In a free society, the government allows this sort of thing to happen. But that does not mean that it should encourage such recklessness by promising to pay for the consequences with other people's money.

The federal government has been making that promise since 1968, when Congress established the National Flood Insurance Program, which covers losses from storms, sea-level rise, hurricanes, and erosion. Critics of the program have long argued that it contributes to overdevelopment of coastal land by providing insurance at artificially low rates. In response, the House last year approved, by a vote of 388 to 18, a bill that would restrict federal flood-insurance coverage in areas especially vulnerable to erosion, phasing it out completely for many properties. A similar measure ran into considerable opposition in the Senate this year, and its fate was uncertain in mid-June.

The legislation has provoked a familiar confrontation between environmentalists and property owners. In this case, however, the environmentalists happen to be right.

True, the Coast Alliance, the umbrella group that is pushing the insurance restrictions, is interested in more than cutting government subsidies for construction. Although the legislation focuses on erosion, the alliance's main concern seems to be pollution, which it links to all coastal development.

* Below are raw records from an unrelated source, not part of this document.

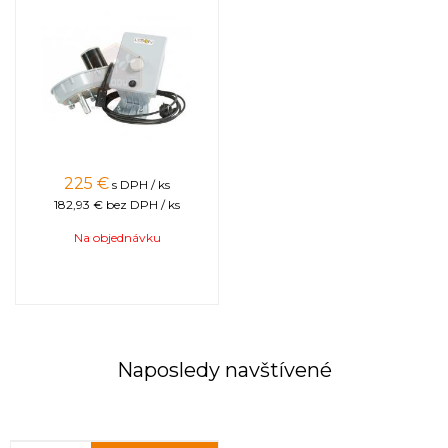
225
€
s DPH / ks
182,93 €
bez DPH / ks
Na objednávku
Naposledy navštívené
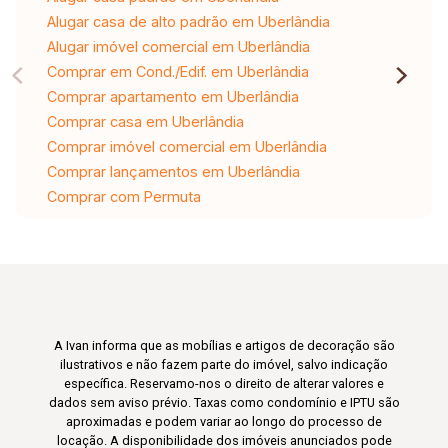
Alugar casa de alto padrão em Uberlândia
Alugar imóvel comercial em Uberlândia
Comprar em Cond./Edif. em Uberlândia
Comprar apartamento em Uberlândia
Comprar casa em Uberlândia
Comprar imóvel comercial em Uberlândia
Comprar lançamentos em Uberlândia
Comprar com Permuta
A Ivan informa que as mobílias e artigos de decoração são
ilustrativos e não fazem parte do imóvel, salvo indicação
específica. Reservamo-nos o direito de alterar valores e
dados sem aviso prévio. Taxas como condomínio e IPTU são
aproximadas e podem variar ao longo do processo de
locação. A disponibilidade dos imóveis anunciados pode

Still, the environmentalists have a point. The flood-insurance program was designed to remedy a "market failure": Property owners in certain areas found that flood insurance was prohibitively expensive or impossible to obtain. The problem is, that's not a market failure. That's the market working. That's the market saying, "Don't build here! Are you crazy?" Subsidized flood insurance muted that message. So it would not be at all surprising if the program led to construction that otherwise would not have occurred.

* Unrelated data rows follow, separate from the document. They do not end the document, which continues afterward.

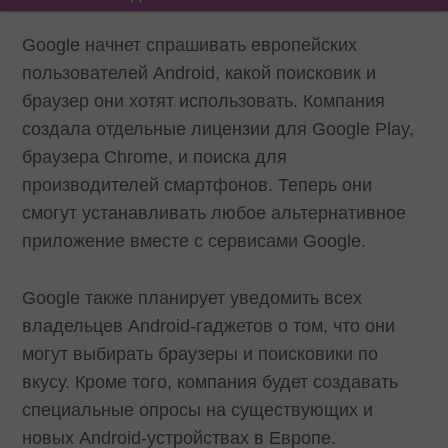
Google начнет спрашивать европейских
пользователей Android, какой поисковик и
браузер они хотят использовать. Компания
создала отдельные лицензии для Google Play,
браузера Chrome, и поиска для
производителей смартфонов. Теперь они
смогут устанавливать любое альтернативное
приложение вместе с сервисами Google.
Google также планирует уведомить всех
владельцев Android-гаджетов о том, что они
могут выбирать браузеры и поисковики по
вкусу. Кроме того, компания будет создавать
специальные опросы на существующих и
новых Android-устройствах в Европе.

Federal flood insurance is quite a bargain. The Federal Emergency Management Agency, which oversees the program, says the average annual premium for relatively new policyholders is about $950 (overall, it's about $250). If premiums were set according to sound actuarial principles, on the other hand, the owner of a house valued at $185,000 (the program's maximum coverage) and located seaward of a 10-year erosion line would pay at least $18,500 a year for flood insurance.

Furthermore, the program allows little rate variation; premiums don't even go up after repeated claims. So federal flood insurance is an especially good deal for people who build in the riskiest areas: Repeat claims, which involve only 2 percent of insured properties, represent nearly a third of total losses.

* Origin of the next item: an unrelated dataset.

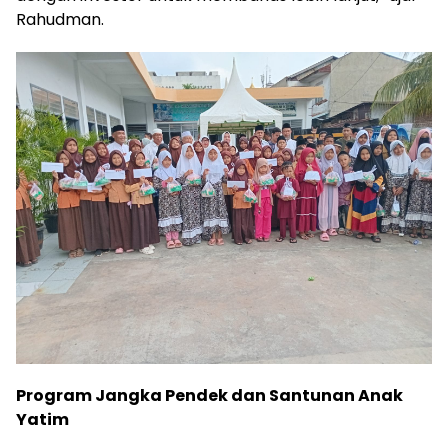
Rahudman.
Program Jangka Pendek dan Santunan Anak
Yatim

The program is a hefty, taxpayer-funded bailout waiting to happen. Covering 2 million or so policyholders, it insures about $205 billion in (mostly coastal) property but holds only a few hundred million dollars in premium revenue. FEMA says one bad storm year, which many meteorologists think is long overdue, could generate claims of $4 billion.

So the strongest objection to the proposed flood-insurance reforms is that they leave the program largely intact. This is not the objection raised by the owners of coastal properties, of course. Among other things, they complain that the restrictions on coverage amount to "back-door federal land-use planning."

But the flood-insurance program already amounts to front-door federal land-use planning. Municipalities that participate in the program are required to set rules that restrict all coastal construction, whether or not it's covered by federal insurance. And the law requires federally insured banks and S&Ls to insist that mortgage applicants in those communities buy flood insurance. These restrictions are much more troubling than conditions on coverage. But they are part of a predictable pattern: From the farm program to the National Endowment for the Arts, the government often uses subsidies to justify regulation.

Policyholders also complain that the insurance restrictions would drastically reduce the value of their property. This is unfair, they insist; the government should live up to its obligations. Taken seriously, this argument would mean that the very existence of a government program justifies its continuation.

But if property owners did not have a right to demand that their fellow citizens subsidize their coverage before Congress created federal flood insurance, they do not have such a right now. An expectation is not an entitlement. Those who rely on government promises, like those who build too close to the ocean, should recognize the risk they're taking.